Peperdure auto’s met knetterende knalpijpen reden af en aan. Jonge jongens in weldadige wagens, claxonnerend en met piepende banden optrekkend, terwijl de rapmuziek door de opengedraaide raampjes via de gevels van de panden door de straat heen galmde. Waar doen ze het toch van hè, die twintigers. Toen ik zo oud was, reed ik een afgeragde Fiat Punto.
Rode stoplichten werden stelselmatig voor groen aangezien. Zelfs als er een rijtje van vijf auto’s stilstond voor het rode licht, knalden de boefjes via de rijbaan van het tegenoverliggend verkeer langs de stoet auto’s door rood, als een soort “untouchables”. Één keer had het bijna een frontale botsing tot gevolg. De tegenliggende, toeterende auto kreeg een blikje Red Bull op de voorruit gesmeten toen de racende rebel luid vloekend langs de vertwijfelde automobilist raasde, zich Max Verstappen wanend die het stratencircuit van Monaco bedwong.
Soms moest er ook gegeten worden, want heel de avond door de stad scheuren kost bergen energie. En door rood rijden is retespannend natuurlijk. Vlak voor de deur van Chicken Spot Rotterdam zetten de hongerigen de auto neer, midden op de rijbaan, voor een vette kiphap. De andere auto’s moesten er maar even omheen rijden. Er werd gulzig gegeten, en de kippenbotten vlogen met dezelfde vaart de auto uit als dat ze erin gingen.
Op de stoep was ook genoeg te beleven. Schaars geklede dames, de straat scannende drugsdealers op zoek naar potentiële klanten en psychiatrisch patiënten van de achterliggende kliniek passeerden veelvuldig mijn revue. Een beschonken man poogde drie vrouwen van een naastliggend terras te versieren met z’n starende, doffe ogen, en liep zo de plantenbak van ons terras in. En daarna nog een keer. Een vrouw in camouflagekleding met capuchon op leunde tegen de glasdeur van Chicken Spot Rotterdam en begon te schreeuwen, de eigenaresse van de Burger Club schudde haar hoofd. Dit tafereel had ze vanmorgen ook al gezien, maar dan op haar terras.

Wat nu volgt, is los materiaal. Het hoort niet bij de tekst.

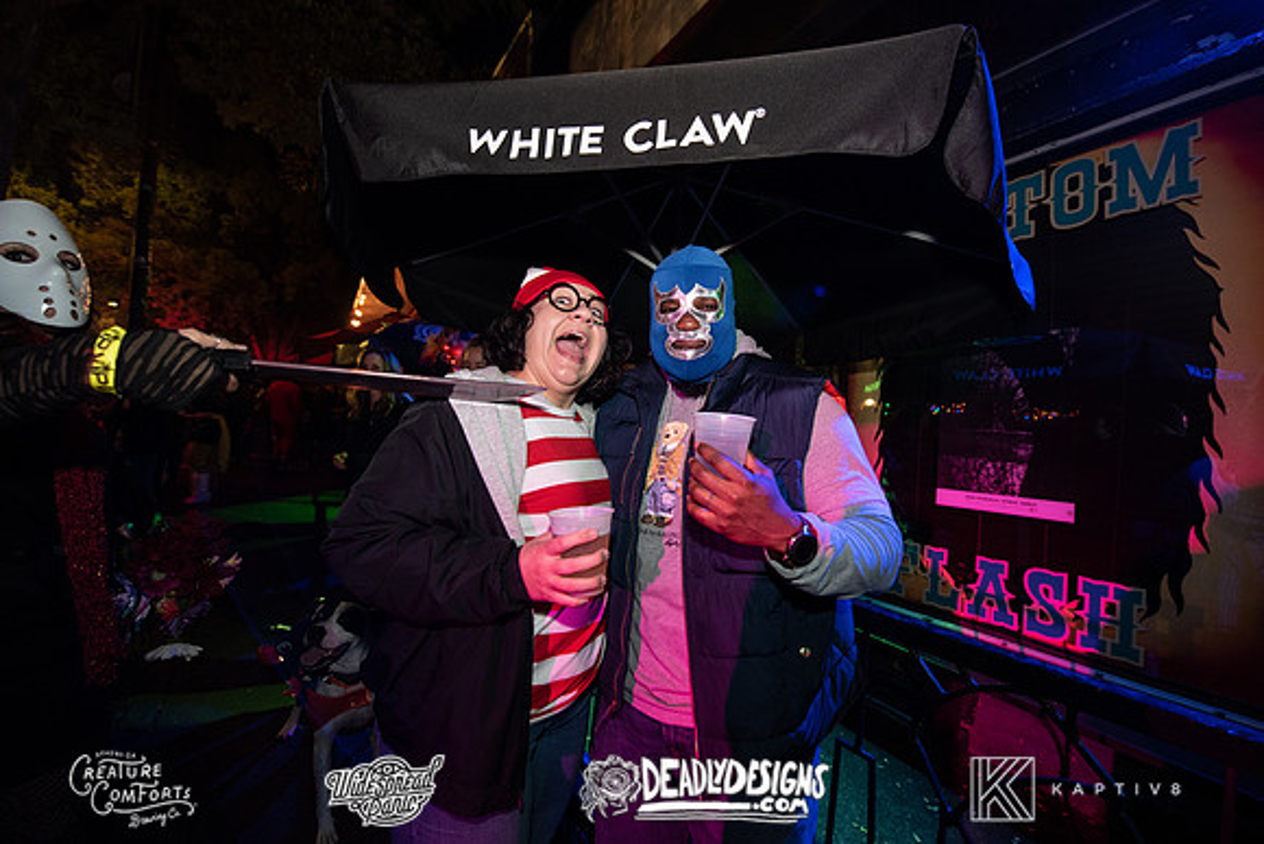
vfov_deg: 81.2
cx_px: 632
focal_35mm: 14
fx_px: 492
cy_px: 422
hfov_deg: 104.2
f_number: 3.5
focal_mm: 14
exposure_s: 1/60
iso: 2000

Drie lekke banden. Twee auto’s, een scooter. Telkens weer keken we verschrikt op van onze burgerhap. Allemaal onoplettende bestuurders die tijdens het rijden aan mobielmanagement deden, kippenvleugels aten of kontjes keken, en dan tegen de hoge stoep van de verkeersheuvel voor de tramhalte aanreden.
In de tram zag ik een van de Rotterdamse Legendes. Althans voor mij. Een oud mannetje van een jaar of 70 met zwartgeverfd piekerig punkhaar. Draagt altijd een lange leren mantel, type regenjas. En een grote ronde zonnebril op het puntje van z’n neus. Punks Not Dead, denk ik altijd als ik hem zie.
Rotterdam bruiste, broeide en bloeide. Zou het door het warme weer komen?